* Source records
*****
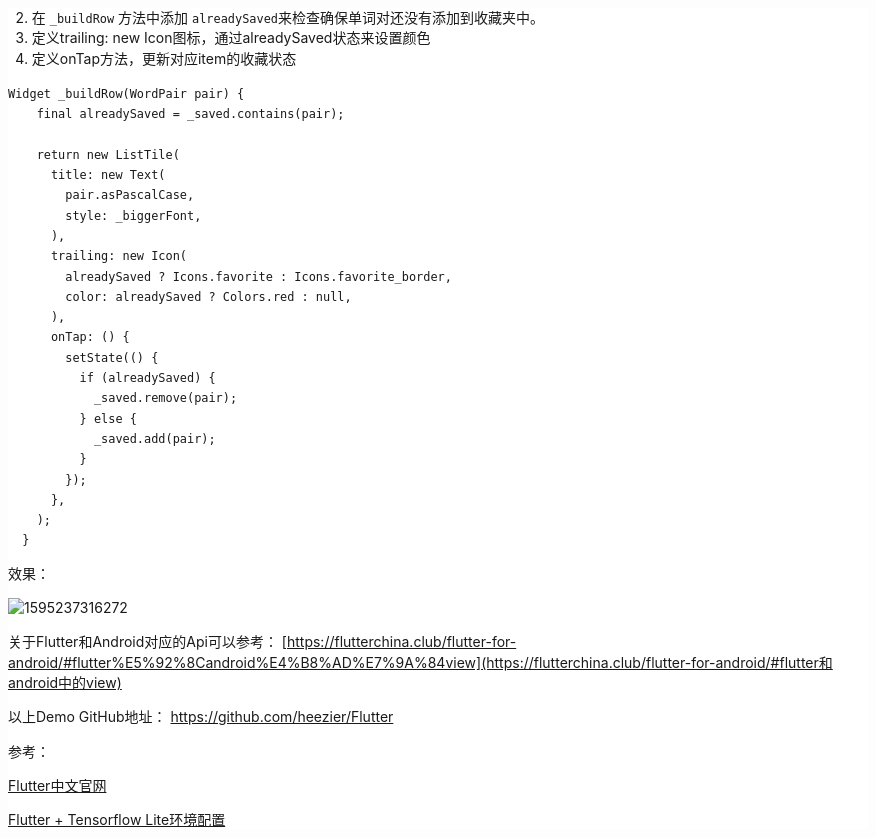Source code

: 2. 在 `_buildRow` 方法中添加 `alreadySaved`来检查确保单词对还没有添加到收藏夹中。 
3.  定义trailing: new Icon图标，通过alreadySaved状态来设置颜色
4. 定义onTap方法，更新对应item的收藏状态

```
Widget _buildRow(WordPair pair) {
    final alreadySaved = _saved.contains(pair);

    return new ListTile(
      title: new Text(
        pair.asPascalCase,
        style: _biggerFont,
      ),
      trailing: new Icon(
        alreadySaved ? Icons.favorite : Icons.favorite_border,
        color: alreadySaved ? Colors.red : null,
      ),
      onTap: () {
        setState(() {
          if (alreadySaved) {
            _saved.remove(pair);
          } else {
            _saved.add(pair);
          }
        });
      },
    );
  }
```

效果：

![1595237316272](C:\Users\turing\Desktop\img\typora-user-images\1595237316272.png)

关于Flutter和Android对应的Api可以参考： [https://flutterchina.club/flutter-for-android/#flutter%E5%92%8Candroid%E4%B8%AD%E7%9A%84view](https://flutterchina.club/flutter-for-android/#flutter和android中的view) 

 以上Demo GitHub地址： https://github.com/heezier/Flutter 



参考：

[Flutter中文官网]( https://flutterchina.club/get-started/codelab/ )

[Flutter + Tensorflow Lite环境配置](https://blog.csdn.net/sinat_35821976/article/details/87454911)


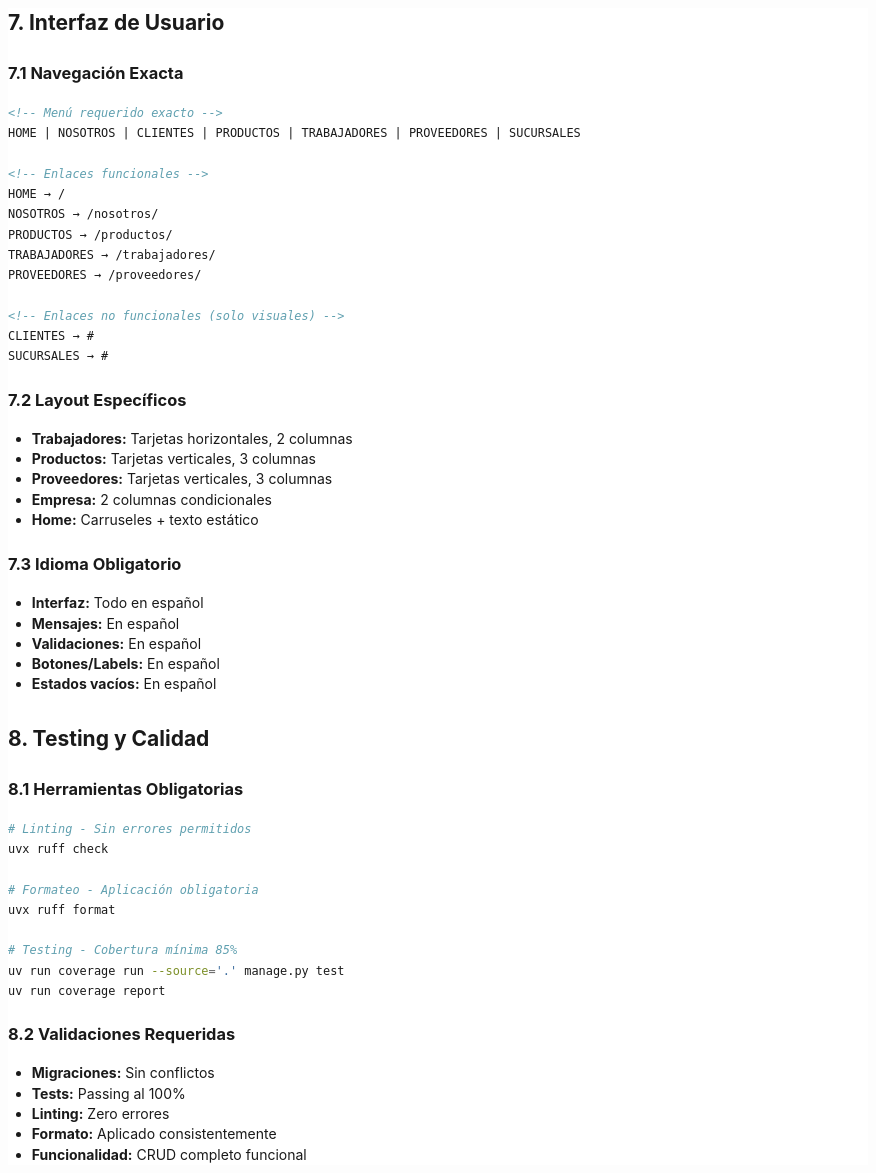 ## 7. Interfaz de Usuario

### 7.1 Navegación Exacta
```html
<!-- Menú requerido exacto -->
HOME | NOSOTROS | CLIENTES | PRODUCTOS | TRABAJADORES | PROVEEDORES | SUCURSALES

<!-- Enlaces funcionales -->
HOME → /
NOSOTROS → /nosotros/
PRODUCTOS → /productos/
TRABAJADORES → /trabajadores/
PROVEEDORES → /proveedores/

<!-- Enlaces no funcionales (solo visuales) -->
CLIENTES → #
SUCURSALES → #
```

### 7.2 Layout Específicos
- **Trabajadores:** Tarjetas horizontales, 2 columnas
- **Productos:** Tarjetas verticales, 3 columnas  
- **Proveedores:** Tarjetas verticales, 3 columnas
- **Empresa:** 2 columnas condicionales
- **Home:** Carruseles + texto estático

### 7.3 Idioma Obligatorio
- **Interfaz:** Todo en español
- **Mensajes:** En español
- **Validaciones:** En español
- **Botones/Labels:** En español
- **Estados vacíos:** En español

## 8. Testing y Calidad

### 8.1 Herramientas Obligatorias
```bash
# Linting - Sin errores permitidos
uvx ruff check

# Formateo - Aplicación obligatoria
uvx ruff format

# Testing - Cobertura mínima 85%
uv run coverage run --source='.' manage.py test
uv run coverage report
```

### 8.2 Validaciones Requeridas
- **Migraciones:** Sin conflictos
- **Tests:** Passing al 100%
- **Linting:** Zero errores
- **Formato:** Aplicado consistentemente
- **Funcionalidad:** CRUD completo funcional

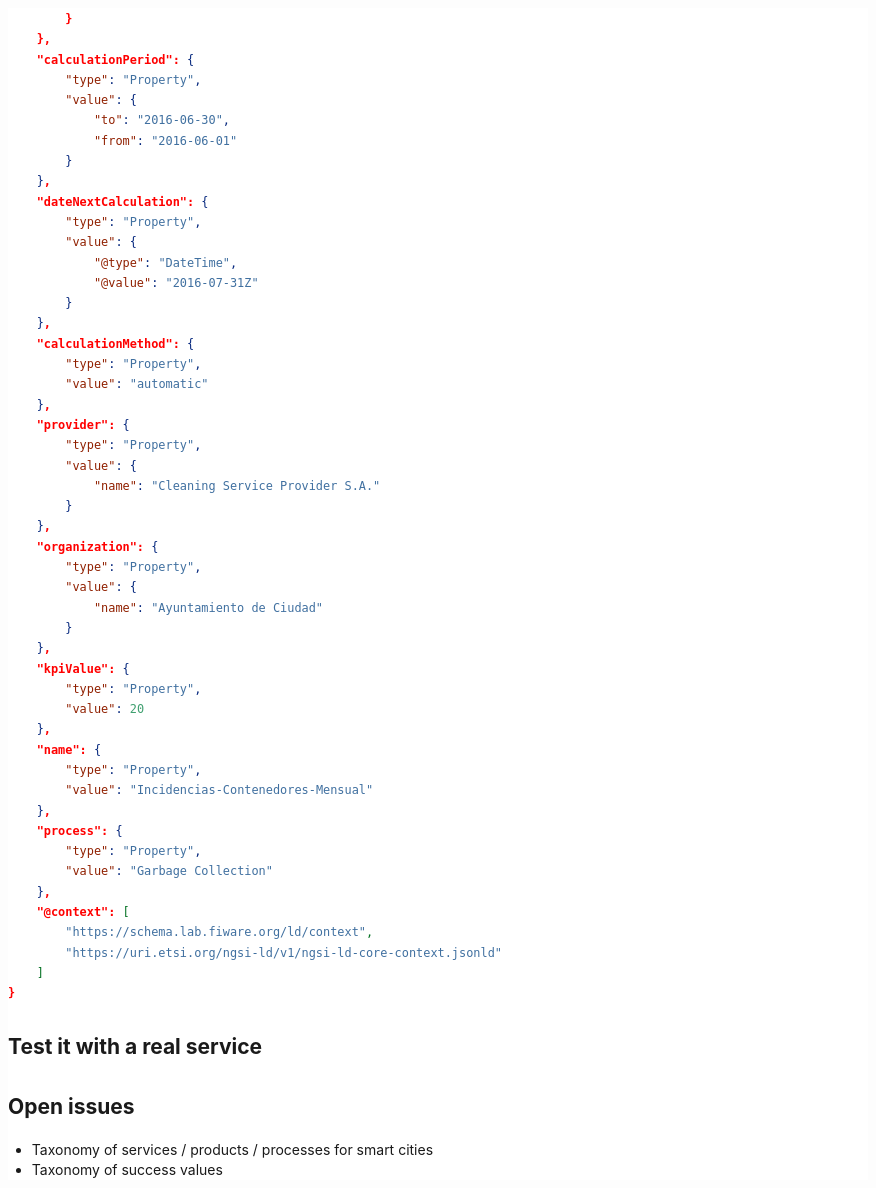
 ```json
        }
    },
    "calculationPeriod": {
        "type": "Property",
        "value": {
            "to": "2016-06-30",
            "from": "2016-06-01"
        }
    },
    "dateNextCalculation": {
        "type": "Property",
        "value": {
            "@type": "DateTime",
            "@value": "2016-07-31Z"
        }
    },
    "calculationMethod": {
        "type": "Property",
        "value": "automatic"
    },
    "provider": {
        "type": "Property",
        "value": {
            "name": "Cleaning Service Provider S.A."
        }
    },
    "organization": {
        "type": "Property",
        "value": {
            "name": "Ayuntamiento de Ciudad"
        }
    },
    "kpiValue": {
        "type": "Property",
        "value": 20
    },
    "name": {
        "type": "Property",
        "value": "Incidencias-Contenedores-Mensual"
    },
    "process": {
        "type": "Property",
        "value": "Garbage Collection"
    },
    "@context": [
        "https://schema.lab.fiware.org/ld/context",
        "https://uri.etsi.org/ngsi-ld/v1/ngsi-ld-core-context.jsonld"
    ]
}
```

## Test it with a real service

## Open issues

-   Taxonomy of services / products / processes for smart cities
-   Taxonomy of success values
*****
* Task directions
Can the entries above be repeated exactly, without their pictures?

* Task response
Source code

: 2. 在 `_buildRow` 方法中添加 `alreadySaved`来检查确保单词对还没有添加到收藏夹中。 
3.  定义trailing: new Icon图标，通过alreadySaved状态来设置颜色
4. 定义onTap方法，更新对应item的收藏状态

```
Widget _buildRow(WordPair pair) {
    final alreadySaved = _saved.contains(pair);

    return new ListTile(
      title: new Text(
        pair.asPascalCase,
        style: _biggerFont,
      ),
      trailing: new Icon(
        alreadySaved ? Icons.favorite : Icons.favorite_border,
        color: alreadySaved ? Colors.red : null,
      ),
      onTap: () {
        setState(() {
          if (alreadySaved) {
            _saved.remove(pair);
          } else {
            _saved.add(pair);
          }
        });
      },
    );
  }
```

效果：

![1595237316272](C:\Users\turing\Desktop\img\typora-user-images\1595237316272.png)

关于Flutter和Android对应的Api可以参考： [https://flutterchina.club/flutter-for-android/#flutter%E5%92%8Candroid%E4%B8%AD%E7%9A%84view](https://flutterchina.club/flutter-for-android/#flutter和android中的view) 

 以上Demo GitHub地址： https://github.com/heezier/Flutter 



参考：

[Flutter中文官网]( https://flutterchina.club/get-started/codelab/ )

[Flutter + Tensorflow Lite环境配置](https://blog.csdn.net/sinat_35821976/article/details/87454911)


 ## 7. Interfaz de Usuario

### 7.1 Navegación Exacta
```html
<!-- Menú requerido exacto -->
HOME | NOSOTROS | CLIENTES | PRODUCTOS | TRABAJADORES | PROVEEDORES | SUCURSALES

<!-- Enlaces funcionales -->
HOME → /
NOSOTROS → /nosotros/
PRODUCTOS → /productos/
TRABAJADORES → /trabajadores/
PROVEEDORES → /proveedores/

<!-- Enlaces no funcionales (solo visuales) -->
CLIENTES → #
SUCURSALES → #
```

### 7.2 Layout Específicos
- **Trabajadores:** Tarjetas horizontales, 2 columnas
- **Productos:** Tarjetas verticales, 3 columnas  
- **Proveedores:** Tarjetas verticales, 3 columnas
- **Empresa:** 2 columnas condicionales
- **Home:** Carruseles + texto estático

### 7.3 Idioma Obligatorio
- **Interfaz:** Todo en español
- **Mensajes:** En español
- **Validaciones:** En español
- **Botones/Labels:** En español
- **Estados vacíos:** En español

## 8. Testing y Calidad

### 8.1 Herramientas Obligatorias
```bash
# Linting - Sin errores permitidos
uvx ruff check

# Formateo - Aplicación obligatoria
uvx ruff format

# Testing - Cobertura mínima 85%
uv run coverage run --source='.' manage.py test
uv run coverage report
```

### 8.2 Validaciones Requeridas
- **Migraciones:** Sin conflictos
- **Tests:** Passing al 100%
- **Linting:** Zero errores
- **Formato:** Aplicado consistentemente
- **Funcionalidad:** CRUD completo funcional

 ```json
        }
    },
    "calculationPeriod": {
        "type": "Property",
        "value": {
            "to": "2016-06-30",
            "from": "2016-06-01"
        }
    },
    "dateNextCalculation": {
        "type": "Property",
        "value": {
            "@type": "DateTime",
            "@value": "2016-07-31Z"
        }
    },
    "calculationMethod": {
        "type": "Property",
        "value": "automatic"
    },
    "provider": {
        "type": "Property",
        "value": {
            "name": "Cleaning Service Provider S.A."
        }
    },
    "organization": {
        "type": "Property",
        "value": {
            "name": "Ayuntamiento de Ciudad"
        }
    },
    "kpiValue": {
        "type": "Property",
        "value": 20
    },
    "name": {
        "type": "Property",
        "value": "Incidencias-Contenedores-Mensual"
    },
    "process": {
        "type": "Property",
        "value": "Garbage Collection"
    },
    "@context": [
        "https://schema.lab.fiware.org/ld/context",
        "https://uri.etsi.org/ngsi-ld/v1/ngsi-ld-core-context.jsonld"
    ]
}
```

## Test it with a real service

## Open issues

-   Taxonomy of services / products / processes for smart cities
-   Taxonomy of success values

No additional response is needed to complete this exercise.